Mr. Jackson holds a BA from Columbia University in New York (1972) and a MA from the Johns Hopkins School of Advanced International Studies (1975) where his focus areas were Economics, African Studies and International Law. Additional Studies were undertaken at Oxford University and the UDC Graduate School of Business.
Eric Rudenshiold is the Senior Officer in Charge for Central Asia and Kyrgyzstan in the USAID Asia Bureau and prior to that served as the Senior Governance and Anticorruption Advisor in the Europe and Eurasia Bureau at USAID/Washington. Dr. Rudenshiold has both lived in Central Asia and worked on the Eurasia region for most of the past 20 years; he provides topical advice and assistance on transitional development issues to USG policymakers. Before joining USAID in Washington, DC.Dr. Rudenshiold held senior positions with a number of democracy implementers, as well as with the Organization for Security and Cooperation in Europe. Dr. Rudenshiold has worked as a journalist and editor, has published in academic journals and appeared as a regional expert on democracy issues on the BBC, CNN International and PBS's Lehrer Newshour. He has a B.A. awarded summa cum laude from Drake University in Journalism, an M.A. in Comparative Governance from the University of Virginia and a Ph.D. in International Relations from the University of Virginia.
Elizabeth Ruedy was appointed director of the International Republican Institute's (IRI) Office of Monitoring and Evaluation in September 2011. She joined the office as senior advisor for evaluation shortly after its founding in 2009, where she promoted an evaluative approach that focuses on both accountability and learning, and developing the capacity of program staff and partners to utilize evaluative tools to inform program design and guide implementation. Ruedy holds a master's in European and Eurasian studies from The George Washington University and a bachelor's degree from the College of William and Mary.

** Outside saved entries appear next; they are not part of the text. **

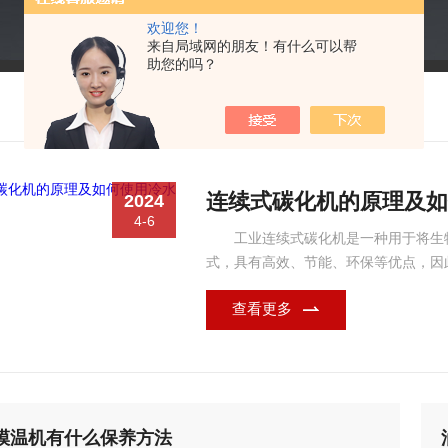
欢迎您！
来自局域网的朋友！有什么可以帮
助您的吗？
连续式碳化机的原理及如
2024
4-6
工业连续式碳化机是一种用于将生
式，具有高效、节能、环保等优点，因
生物质材料在高温下进行热解和碳化，
查看更多
杂质被脱除，同时炭质物质得到进一步
统、碳化炉、出料系统、...
模温机有什么保养方法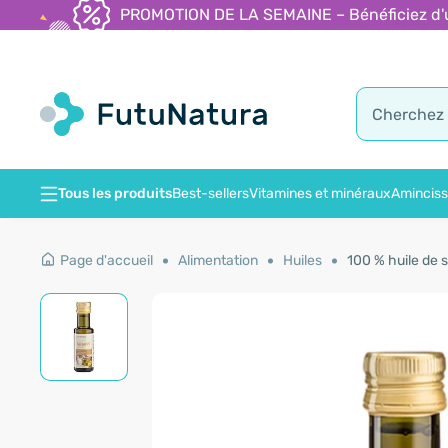
PROMOTION DE LA SEMAINE – Bénéficiez d'une
Tous les produits
Best-sellers
Vitamines et minéraux
Amincis
Page d'accueil
Alimentation
Huiles
100 % huile de 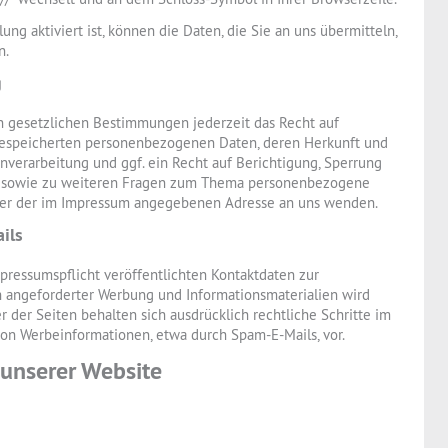
ng aktiviert ist, können die Daten, die Sie an uns übermitteln,
n.
g
 gesetzlichen Bestimmungen jederzeit das Recht auf
 gespeicherten personenbezogenen Daten, deren Herkunft und
erarbeitung und ggf. ein Recht auf Berichtigung, Sperrung
zu sowie zu weiteren Fragen zum Thema personenbezogene
nter der im Impressum angegebenen Adresse an uns wenden.
ils
ressumspflicht veröffentlichten Kontaktdaten zur
 angeforderter Werbung und Informationsmaterialien wird
r der Seiten behalten sich ausdrücklich rechtliche Schritte im
on Werbeinformationen, etwa durch Spam-E-Mails, vor.
 unserer Website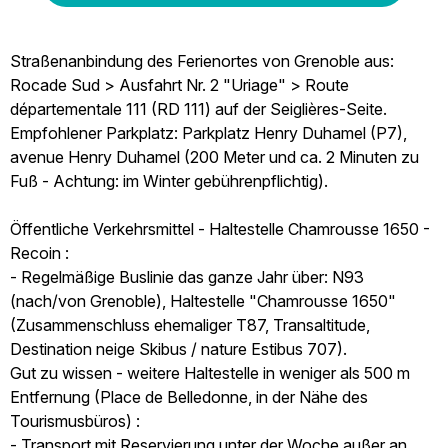
Straßenanbindung des Ferienortes von Grenoble aus:
Rocade Sud > Ausfahrt Nr. 2 "Uriage" > Route
départementale 111 (RD 111) auf der Seiglières-Seite.
Empfohlener Parkplatz: Parkplatz Henry Duhamel (P7),
avenue Henry Duhamel (200 Meter und ca. 2 Minuten zu
Fuß - Achtung: im Winter gebührenpflichtig).
Öffentliche Verkehrsmittel - Haltestelle Chamrousse 1650 -
Recoin :
- Regelmäßige Buslinie das ganze Jahr über: N93
(nach/von Grenoble), Haltestelle "Chamrousse 1650"
(Zusammenschluss ehemaliger T87, Transaltitude,
Destination neige Skibus / nature Estibus 707).
Gut zu wissen - weitere Haltestelle in weniger als 500 m
Entfernung (Place de Belledonne, in der Nähe des
Tourismusbüros) :
- Transport mit Reservierung unter der Woche außer an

Beth Vann is an independent consultant specializing in issues related to gender-based violence in complex emergencies. With a focus on multi-sectoral and inter-agency partnerships, her work includes technical advising, training, capacity building, writing, and research with NGOs, UN agencies, donors, governments, and communities affected by armed conflict, disaster, and displacement. She is the author of guidelines, articles, research studies, training manuals, and other technical and policy materials offering analysis and practical guidance for national and international actors. Beth has over 30 years experience developing and managing public health and social services programs and has worked in 19 countries. She is based in the Washington DC area. She holds a master's degree in social work and a bachelor's in psychology. Most recently, Beth worked on projects with UNDP, UNFPA, UNICEF, CARE International, and the American Refugee Committee.

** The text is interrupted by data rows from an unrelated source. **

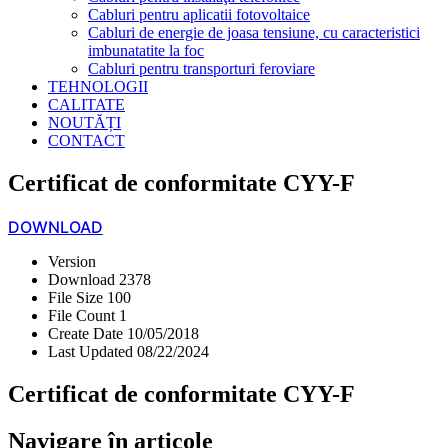
Cabluri pentru aplicatii fotovoltaice
Cabluri de energie de joasa tensiune, cu caracteristici
imbunatatite la foc
Cabluri pentru transporturi feroviare
TEHNOLOGII
CALITATE
NOUTĂȚI
CONTACT
Certificat de conformitate CYY-F
DOWNLOAD
Version
Download
2378
File Size
100
File Count
1
Create Date
10/05/2018
Last Updated
08/22/2024
Certificat de conformitate CYY-F
Navigare în articole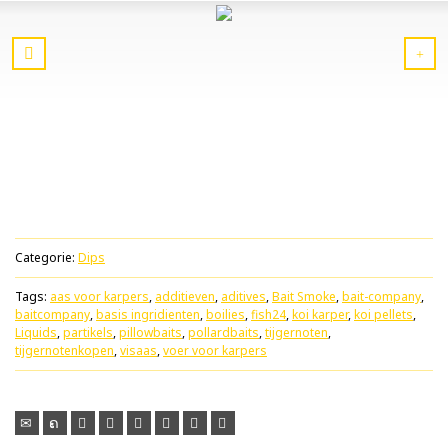
Categorie:
Dips
Tags:
aas voor karpers
,
additieven
,
aditives
,
Bait Smoke
,
bait-company
,
baitcompany
,
basis ingridienten
,
boilies
,
fish24
,
koi karper
,
koi pellets
,
Liquids
,
partikels
,
pillowbaits
,
pollardbaits
,
tijgernoten
,
tijgernotenkopen
,
visaas
,
voer voor karpers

Erich Vogt teaches Political Economy of Climate Change and Energy, Climate Change and Sustainable Development, Climate Change Finance, and International Environmental Politics at both the University of Toronto's Munk School of Global Affairs and the School of the Environment as well as George Washington University's Elliott School of International Affairs in Washington, D.C.
He also served as the International Union for Conservation of Nature's (IUCN) senior multilateral policy advisor, the World Bank's team leader at the External Relations and United Nations Department, and the Friedrich-Ebert-Foundation's United Nations' liaison office in Geneva.
Erich Vogt holds a Ph.D. (magna cum laude) and M.A. in Political Economy from the Free University of Berlin and Indiana University, respectively. But his real claim to fame is his (former) membership of Germany's National Swim team.